Select, from the data, each line where "LIST" occurs.

→ Circuit design data:
_ _ _ _ _ _ _
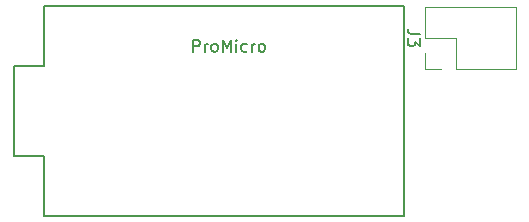
<source format=gbr>
G04 #@! TF.GenerationSoftware,KiCad,Pcbnew,5.1.6+dfsg1-1~bpo10+1*
G04 #@! TF.CreationDate,2020-08-19T09:24:11+03:00*
G04 #@! TF.ProjectId,CompactBeamspringP1,436f6d70-6163-4744-9265-616d73707269,0.0.3*
G04 #@! TF.SameCoordinates,PX66a9bd0PY78114e0*
G04 #@! TF.FileFunction,Legend,Top*
G04 #@! TF.FilePolarity,Positive*
%FSLAX46Y46*%
G04 Gerber Fmt 4.6, Leading zero omitted, Abs format (unit mm)*
G04 Created by KiCad (PCBNEW 5.1.6+dfsg1-1~bpo10+1) date 2020-08-19 09:24:11*
%MOMM*%
%LPD*%
G01*
G04 APERTURE LIST*
%ADD10C,0.120000*%
%ADD11C,0.150000*%
G04 APERTURE END LIST*
D10*
X33368880Y13027100D02*
X33368880Y14357100D01*
X34698880Y13027100D02*
X33368880Y13027100D01*
X33368880Y15627100D02*
X33368880Y18227100D01*
X35968880Y15627100D02*
X33368880Y15627100D01*
X35968880Y13027100D02*
X35968880Y15627100D01*
X33368880Y18227100D02*
X41108880Y18227100D01*
X35968880Y13027100D02*
X41108880Y13027100D01*
X41108880Y13027100D02*
X41108880Y18227100D01*
D11*
X1076900Y563380D02*
X31556900Y563380D01*
X1076900Y563380D02*
X1076900Y5643380D01*
X1076900Y5643380D02*
X-1463100Y5643380D01*
X-1463100Y5643380D02*
X-1463100Y13263380D01*
X-1463100Y13263380D02*
X1076900Y13263380D01*
X1076900Y13263380D02*
X1076900Y18343380D01*
X1076900Y18343380D02*
X31556900Y18343380D01*
X31556900Y18343380D02*
X31556900Y563380D01*
X32916499Y15960434D02*
X32202213Y15960434D01*
X32059356Y16008053D01*
X31964118Y16103291D01*
X31916499Y16246148D01*
X31916499Y16341386D01*
X32916499Y15579481D02*
X32916499Y14960434D01*
X32535546Y15293767D01*
X32535546Y15150910D01*
X32487927Y15055672D01*
X32440308Y15008053D01*
X32345070Y14960434D01*
X32106975Y14960434D01*
X32011737Y15008053D01*
X31964118Y15055672D01*
X31916499Y15150910D01*
X31916499Y15436624D01*
X31964118Y15531862D01*
X32011737Y15579481D01*
X13727430Y14455900D02*
X13727430Y15455900D01*
X14108382Y15455900D01*
X14203620Y15408280D01*
X14251240Y15360661D01*
X14298859Y15265423D01*
X14298859Y15122566D01*
X14251240Y15027328D01*
X14203620Y14979709D01*
X14108382Y14932090D01*
X13727430Y14932090D01*
X14727430Y14455900D02*
X14727430Y15122566D01*
X14727430Y14932090D02*
X14775049Y15027328D01*
X14822668Y15074947D01*
X14917906Y15122566D01*
X15013144Y15122566D01*
X15489335Y14455900D02*
X15394097Y14503519D01*
X15346478Y14551138D01*
X15298859Y14646376D01*
X15298859Y14932090D01*
X15346478Y15027328D01*
X15394097Y15074947D01*
X15489335Y15122566D01*
X15632192Y15122566D01*
X15727430Y15074947D01*
X15775049Y15027328D01*
X15822668Y14932090D01*
X15822668Y14646376D01*
X15775049Y14551138D01*
X15727430Y14503519D01*
X15632192Y14455900D01*
X15489335Y14455900D01*
X16251240Y14455900D02*
X16251240Y15455900D01*
X16584573Y14741614D01*
X16917906Y15455900D01*
X16917906Y14455900D01*
X17394097Y14455900D02*
X17394097Y15122566D01*
X17394097Y15455900D02*
X17346478Y15408280D01*
X17394097Y15360661D01*
X17441716Y15408280D01*
X17394097Y15455900D01*
X17394097Y15360661D01*
X18298859Y14503519D02*
X18203620Y14455900D01*
X18013144Y14455900D01*
X17917906Y14503519D01*
X17870287Y14551138D01*
X17822668Y14646376D01*
X17822668Y14932090D01*
X17870287Y15027328D01*
X17917906Y15074947D01*
X18013144Y15122566D01*
X18203620Y15122566D01*
X18298859Y15074947D01*
X18727430Y14455900D02*
X18727430Y15122566D01*
X18727430Y14932090D02*
X18775049Y15027328D01*
X18822668Y15074947D01*
X18917906Y15122566D01*
X19013144Y15122566D01*
X19489335Y14455900D02*
X19394097Y14503519D01*
X19346478Y14551138D01*
X19298859Y14646376D01*
X19298859Y14932090D01*
X19346478Y15027328D01*
X19394097Y15074947D01*
X19489335Y15122566D01*
X19632192Y15122566D01*
X19727430Y15074947D01*
X19775049Y15027328D01*
X19822668Y14932090D01*
X19822668Y14646376D01*
X19775049Y14551138D01*
X19727430Y14503519D01*
X19632192Y14455900D01*
X19489335Y14455900D01*
M02*

</source>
_ _ _ _ _ _ _
→ Output for this task:
G04 APERTURE LIST*
G04 APERTURE END LIST*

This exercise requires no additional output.